# Calculus: finding integral

1. Nov 28, 2013

I forgot to do these....long time ago

1) What is integral from 0 to infinity of (y^b * e^(-y/2) dy)?

2) what is the integral from 0 to infinity of (e^(-y^2/2) dy)?

How to use definition of gramma function to solve these?

Last edited: Nov 28, 2013
2. Nov 28, 2013

### Dick

It's a gamma function. If it were long ago and b were a small integer then you would work it out using substitution and integration by parts. I think you are supposed to use the definition of the gamma function.

3. Nov 28, 2013

### Dick

And that's a gaussian integral. It's not considered an elementary integral either. What you learned a long time ago won't help. Isn't your course providing you with any clues?

4. Nov 28, 2013

How to use definition of gramma function to solve these?

5. Nov 28, 2013

### Dick

'gamma' not 'gramma'. And what's the definition of the gamma function? Showing the definition might help you to get started. It won't help for the second one, that's different. Look up 'gaussian integrals'.

6. Nov 29, 2013

For question 1, I use u substitution, u = y/2 so du = 1/2 dy...so integral from 0 to infinity of ((2u)^b*e^-u du) <=> 2^(b+1) * integral from 0 to infinity of (u^b*e^-u du) <=> 2^(b+1) * integral from 0 to infinity (u^((b+1)-1)*e^-u du) <=> 2^(b+1) * gamma symbol which looks like F(b+1)=2^(b+1)* b!
However, the answer my professor gave is 1. I am wondering how could that be?

Last edited: Nov 29, 2013
7. Nov 29, 2013

### Dick

Don't know. That the integral is $2^{b+1} \Gamma(b+1)$ is right. I don't think that's 1.

8. Nov 29, 2013

For question 2, the answer I found is 1/(2*(sqrt(pi))*Γ(1/2).How to find Γ(1/2)?

9. Nov 29, 2013

### Infrared

Are you aware of the reflection identity $\Gamma(z)\Gamma(1-z)=\frac{\pi}{sin(\pi z)}$?

10. Nov 29, 2013

Does anyone find a earlier way to do the question?

11. Nov 29, 2013

### Infrared

I don't see an easier way to do the second question than letting $u=\frac{y^2}{2}$ and solving for $dy$ (which is what I imagine you did) unless you are already familiar with Gaussian integrals.

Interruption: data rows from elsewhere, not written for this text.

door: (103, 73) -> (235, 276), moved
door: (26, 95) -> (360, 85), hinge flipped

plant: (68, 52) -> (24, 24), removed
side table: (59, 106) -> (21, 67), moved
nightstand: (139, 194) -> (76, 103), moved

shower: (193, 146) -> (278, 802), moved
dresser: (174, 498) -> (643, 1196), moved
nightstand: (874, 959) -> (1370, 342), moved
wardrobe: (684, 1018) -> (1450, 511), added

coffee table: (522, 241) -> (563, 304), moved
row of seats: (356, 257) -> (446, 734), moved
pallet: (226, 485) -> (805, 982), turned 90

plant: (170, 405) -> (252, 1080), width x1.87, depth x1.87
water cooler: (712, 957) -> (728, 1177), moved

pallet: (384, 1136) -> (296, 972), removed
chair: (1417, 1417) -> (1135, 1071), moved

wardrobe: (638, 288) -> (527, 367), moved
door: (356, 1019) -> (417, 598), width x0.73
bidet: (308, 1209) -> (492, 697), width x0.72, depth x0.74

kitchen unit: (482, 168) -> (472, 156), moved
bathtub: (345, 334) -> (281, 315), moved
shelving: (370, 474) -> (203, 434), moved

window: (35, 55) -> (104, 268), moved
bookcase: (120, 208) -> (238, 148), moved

Edit: I'm not getting what you got. With the substitutions I mentioned, the integral becomes
$\frac{1}{\sqrt{2}}\int_0^\infty e^{-u}u^{-1/2}du=\frac{\Gamma(1/2)}{\sqrt{2}}$

Last edited: Nov 29, 2013
12. Nov 29, 2013

### Dick

As HS-Scientist just said, you don't have to go through the gamma function if you know a simple gaussian integral and use a substitution. And the gaussian you can get in a pretty simple way if you look it up.